Vince Staples / Big Fish Theory

クラウド・ラップとトラップはここ10年のUSヒップホップに於けるエレクトロニクス導入の最たる例だが、Vince Staplesによってヒップホップ・カルチャーとエレクトロニック・ダンス・ミュージック/テクノ・カルチャーの融合は大衆的なレベルで一旦の完成を見たと言えるのではないか。
同じような事は既に10年以上も前にSpank Rock等がやっていたという意見もあろうが、それがBig DadaのようなUKのインディ・レーベルではなくてUSヒップホップの大本山であるDef Jamからリリースされる事にこそ重要性がある。

またそれはKanye WestがDaft Pankをサンプリングした事や、KraftwerkYMOをソースにしたオールドスクール・エレクトロとも本質的に違うものだ。
それらがあくまでネタのチョイスという従来のヒップホップのプロダクションの延長にあるのに対して、本作ではエレクトロニック・ミュージックとラップ・ミュージックとが完全な融合を果たしているという意味で、UKグライムのUSメインストリーム版という言い方が正しいかも知れない。

M5のトラップとアンビエントの混交はSchoolboy Q「Blank Face LP」やKendrick Lamar「Damn.」との共振を感じさせ、この路線は最早新しいスタンダードと呼んで差し支えないように思えもするが、大半のトラックが従来のアメリカン・ヒップホップのフォーミュラを大きく逸脱したものであるのは間違いない。
M1やM8のような2ステップのビート上で矢継ぎ早に繰り出されるファスト・ラップは正にUKガラージ/グライムそのものだし、加えてM4・M10・M11等にはM.I.A.のエレクトロを彷彿とさせるところもあるが、それらがUKのスリランカ移民の女性ではなくアメリカン・アフリカンの男性、要するにヒップホップ文化のパブリック・イメージを掌握する中心的な存在によってコマーシャルなレベルで鳴らされる事にこそ意義がある。
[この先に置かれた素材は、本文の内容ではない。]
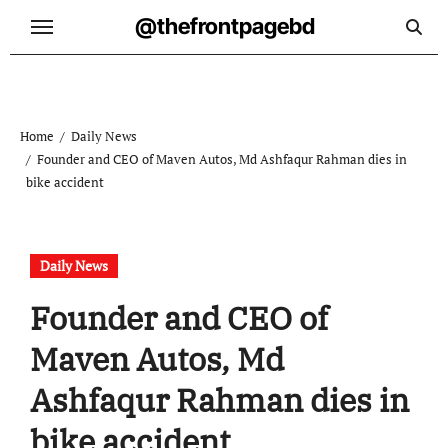
Skip
@thefrontpagebd
to
content
Home
Daily News
Founder and CEO of Maven Autos, Md Ashfaqur Rahman dies in
bike accident
Daily News
Founder and CEO of
Maven Autos, Md
Ashfaqur Rahman dies in
bike accident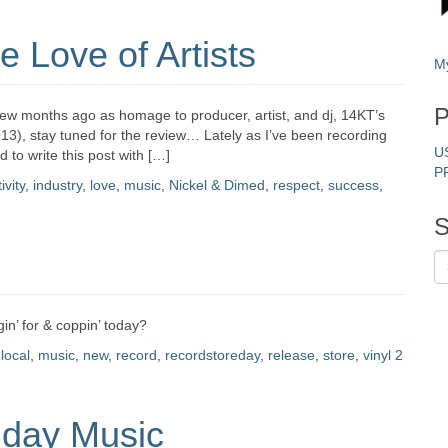
 Love of Artists
M
P
 few months ago as homage to producer, artist, and dj, 14KT’s
3), stay tuned for the review… Lately as I’ve been recording
U
d to write this post with […]
P
ivity
,
industry
,
love
,
music
,
Nickel & Dimed
,
respect
,
success
,
S
n’ for & coppin’ today?
,
local
,
music
,
new
,
record
,
recordstoreday
,
release
,
store
,
vinyl
2
nday Music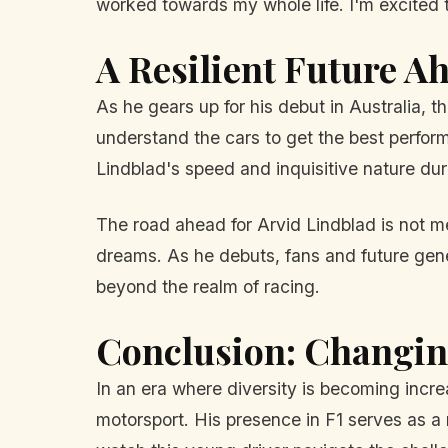
worked towards my whole life. I'm excited
A Resilient Future A
As he gears up for his debut in Australia, t
understand the cars to get the best perform
Lindblad's speed and inquisitive nature duri
The road ahead for Arvid Lindblad is not mer
dreams. As he debuts, fans and future gener
beyond the realm of racing.
Conclusion: Changin
In an era where diversity is becoming increa
motorsport. His presence in F1 serves as a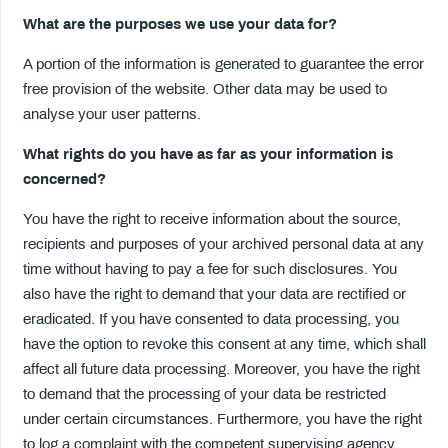
What are the purposes we use your data for?
A portion of the information is generated to guarantee the error
free provision of the website. Other data may be used to
analyse your user patterns.
What rights do you have as far as your information is
concerned?
You have the right to receive information about the source,
recipients and purposes of your archived personal data at any
time without having to pay a fee for such disclosures. You
also have the right to demand that your data are rectified or
eradicated. If you have consented to data processing, you
have the option to revoke this consent at any time, which shall
affect all future data processing. Moreover, you have the right
to demand that the processing of your data be restricted
under certain circumstances. Furthermore, you have the right
to log a complaint with the competent supervising agency.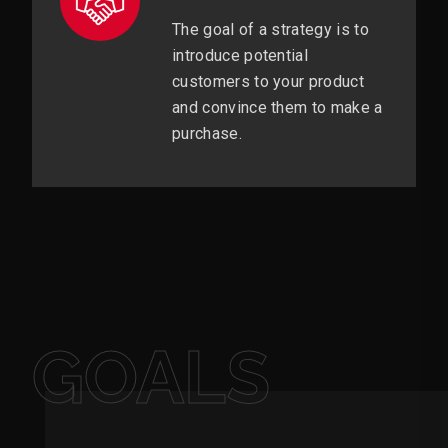
The goal of a strategy is to
introduce potential
customers to your product
and convince them to make a
purchase.
GOALS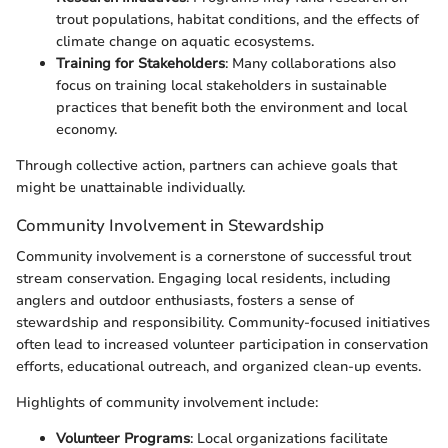
trout populations, habitat conditions, and the effects of
climate change on aquatic ecosystems.
Training for Stakeholders
: Many collaborations also
focus on training local stakeholders in sustainable
practices that benefit both the environment and local
economy.
Through collective action, partners can achieve goals that
might be unattainable individually.
Community Involvement in Stewardship
Community involvement is a cornerstone of successful trout
stream conservation. Engaging local residents, including
anglers and outdoor enthusiasts, fosters a sense of
stewardship and responsibility. Community-focused initiatives
often lead to increased volunteer participation in conservation
efforts, educational outreach, and organized clean-up events.
Highlights of community involvement include:
Volunteer Programs
: Local organizations facilitate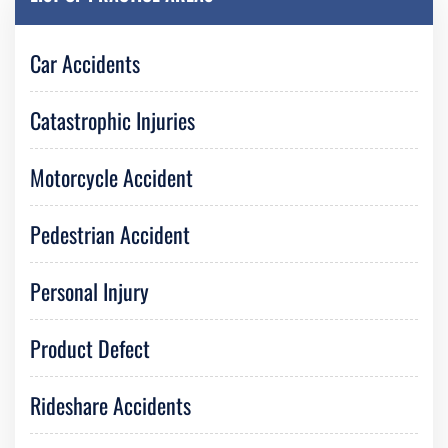
Car Accidents
Catastrophic Injuries
Motorcycle Accident
Pedestrian Accident
Personal Injury
Product Defect
Rideshare Accidents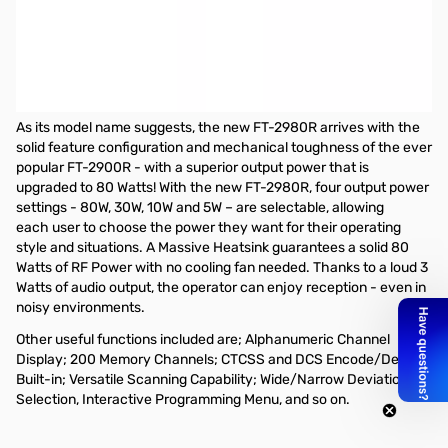
Refurbished Yaesu FT-2980R 80W 2M Mobile Radio
S/N:1N700757
Refurbished by Yaes...missing Manual and Power Cable
Yaesu FT-2980R 80W FM 2M Mobile Transceiver
As its model name suggests, the new FT-2980R arrives with the
solid feature configuration and mechanical toughness of the ever
popular FT-2900R - with a superior output power that is
upgraded to 80 Watts! With the new FT-2980R, four output power
settings - 80W, 30W, 10W and 5W – are selectable, allowing
each user to choose the power they want for their operating
style and situations. A Massive Heatsink guarantees a solid 80
Watts of RF Power with no cooling fan needed. Thanks to a loud 3
Watts of audio output, the operator can enjoy reception - even in
noisy environments.
Other useful functions included are; Alphanumeric Channel
Display; 200 Memory Channels; CTCSS and DCS Encode/Decode
Built-in; Versatile Scanning Capability; Wide/Narrow Deviation
Selection, Interactive Programming Menu, and so on.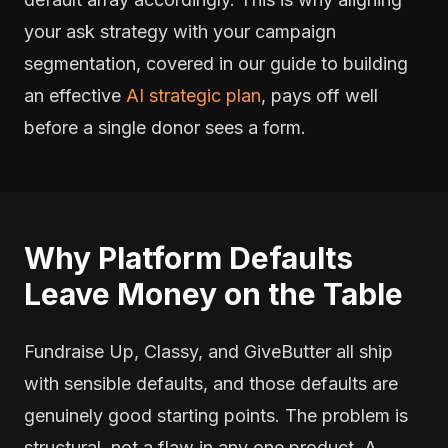
your ask strategy with your campaign
segmentation, covered in our guide to building
an effective
AI strategic plan
, pays off well
before a single donor sees a form.
Why Platform Defaults
Leave Money on the Table
Fundraise Up, Classy, and GiveButter all ship
with sensible defaults, and those defaults are
genuinely good starting points. The problem is
structural, not a flaw in any one product. A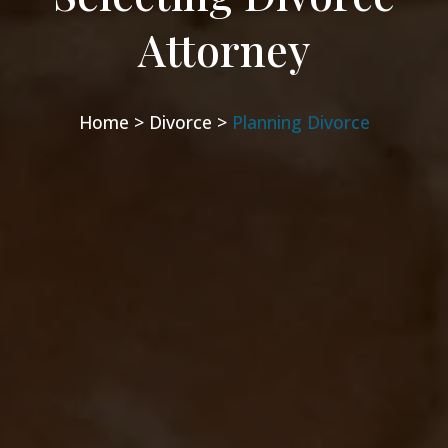
Attorney
Home >
Divorce >
Planning Divorce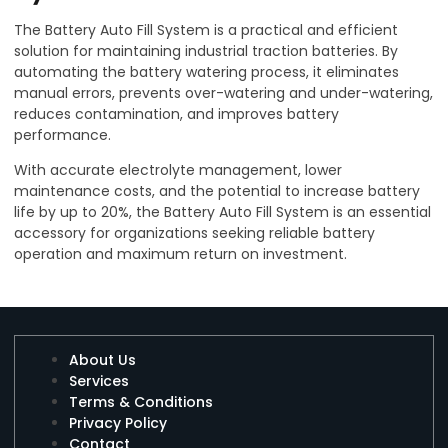
The Battery Auto Fill System is a practical and efficient
solution for maintaining industrial traction batteries. By
automating the battery watering process, it eliminates
manual errors, prevents over-watering and under-watering,
reduces contamination, and improves battery
performance.
With accurate electrolyte management, lower
maintenance costs, and the potential to increase battery
life by up to 20%, the Battery Auto Fill System is an essential
accessory for organizations seeking reliable battery
operation and maximum return on investment.
About Us
Services
Terms & Conditions
Privacy Policy
Contact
脇を固めるJimmy EdgarやSophie等の先鋭的なプロデューサー/トラックメイカーの名前からは、Low End Theory周辺のシーンが盛り上がり見せていた2000年代後半にFlying Lotus等のトラックにラップを乗せるラッパーの不在を嘆いた頃が懐かしく感じられ、漸く再びラッパーのステイタスがトラックメイカーに追い付いたのだと感慨も深くなる。
(中でもベース・ミュージックの成れの果てのような、トラップの亜種のような、徹底的にスラップスティックで整合性を欠いたSophieのトラックは、Arcaからナルシズムを剥ぎ取って軽薄にしたようでありちょっとした衝撃を受けた。)
その意味でOdd FutureやBlack Hippy等の2000年代以降に現れた新世代のラッパー達の功績は非常に大きかったと言えるだろう。